Por sua vez, Banco do Brasil ON (BBAS3) oscilava com variação positiva de 0,02%, assim como BTG Pactual (BPAC11), com valorização de 0,19%. Já Cielo ON (CIEL3) subia 0,66%. No mesmo horário, o Ibovespa ganhava 0,54%, negociado em novo nível recorde. 

Para o Goldman Sachs, a determinação de um teto para as taxas de juros no rotativo do cartão de crédito não representa uma grande mudança estrutural para o setor. Isso porque a maioria dos saldos no rotativo do cartão de crédito giram apenas por cerca de um mês. 

“Portanto, não há uma cobrança superior a 100% do principal, mesmo que a taxa mensal efetiva tenha uma média de aproximadamente 15% e anualizada acima de 400%”.

Goldman Sachs Equity Research, em relatório.

Além disso, o banco de investimentos destaca que as novas regras não alteram a estrutura do parcelamento sem juros, o que era um motivo de preocupação. Ou seja, ainda que a Federação Brasileira de Bancos (Febraban) tenha criticado a medida, classificando-a como uma “solução temporária”, a mudança deve atingir os bancos em menor intensidade.

Reação adversa

Já as entidades que representam as credenciadoras, como são chamadas as empresas que oferecem o serviço de “maquininhas de cartão”, elogiaram a decisão do CMN. Assim como o ministro da Fazenda, Fernando Haddad, que integra o CMN, junto da ministra do Planejamento, Simone Tebet, e o presidente do BC, Roberto Campos Neto. 
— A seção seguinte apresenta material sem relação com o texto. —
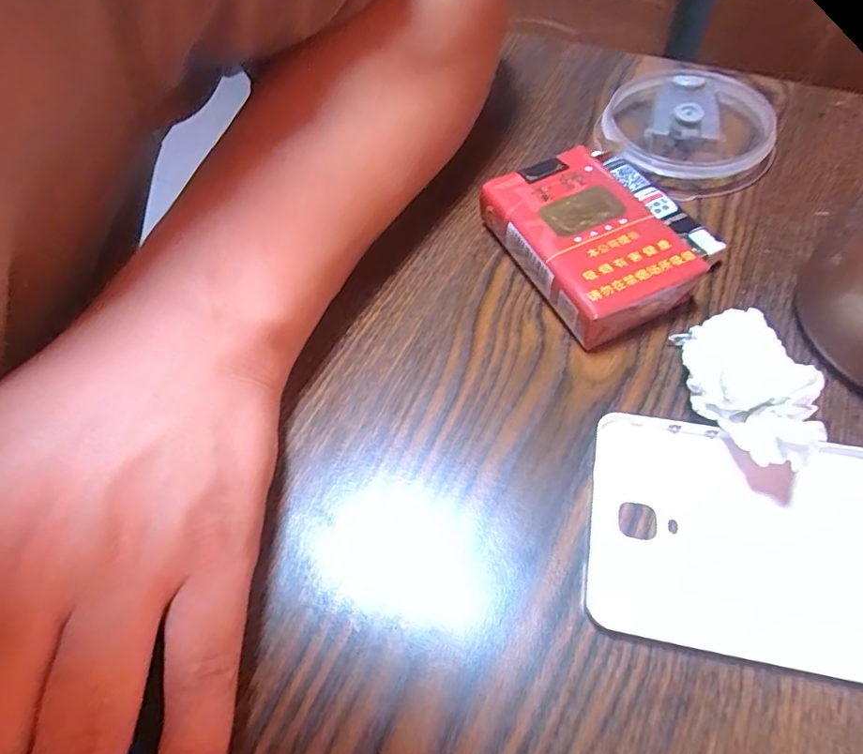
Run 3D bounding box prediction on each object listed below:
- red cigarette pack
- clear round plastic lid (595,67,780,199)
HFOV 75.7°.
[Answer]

Para Haddad, a limitação é positiva para a população e acaba com uma situação “completamente inapropriada”. Ele lembra que não houve a apresentação de nenhuma proposta de autorregulação por parte dos bancos e, por isso, houve a definição do teto, que estava especificado na lei que instituiu o Programa Desenrola, sancionada em outubro

Em nota, a Associação Brasileira de Instituições de Pagamentos (Abipag) “‘enalteceu” a iniciativa de estabelecer um novo regime a operações de crédito, permitindo que o cartão seja aperfeiçoado. A Abipag cita também a possibilidade de portabilidade do saldo devedor no cartão de crédito, bem como a maior transparência nas faturas. 

Na mesma linha, a Associação Brasileira de Internet (Abranet) avalia que a regulamentação incentiva práticas de crédito responsável, bem como o melhor entendimento das cobranças do cartão. Em nota, a associação diz ainda que a medida tende a impulsionar o acesso ao crédito e o consumo.

Seja como for, o governo tomou medidas para tentar enfrentar um dos grandes problemas da população. Isso porque o cidadão que renegocia sua dívida no cartão de crédito no âmbito do Desenrola possui, muitas vezes, débitos até dez vezes superiores ao original devido às taxas anualizadas acima de 400%. Agora, a dívida só poderá dobrar.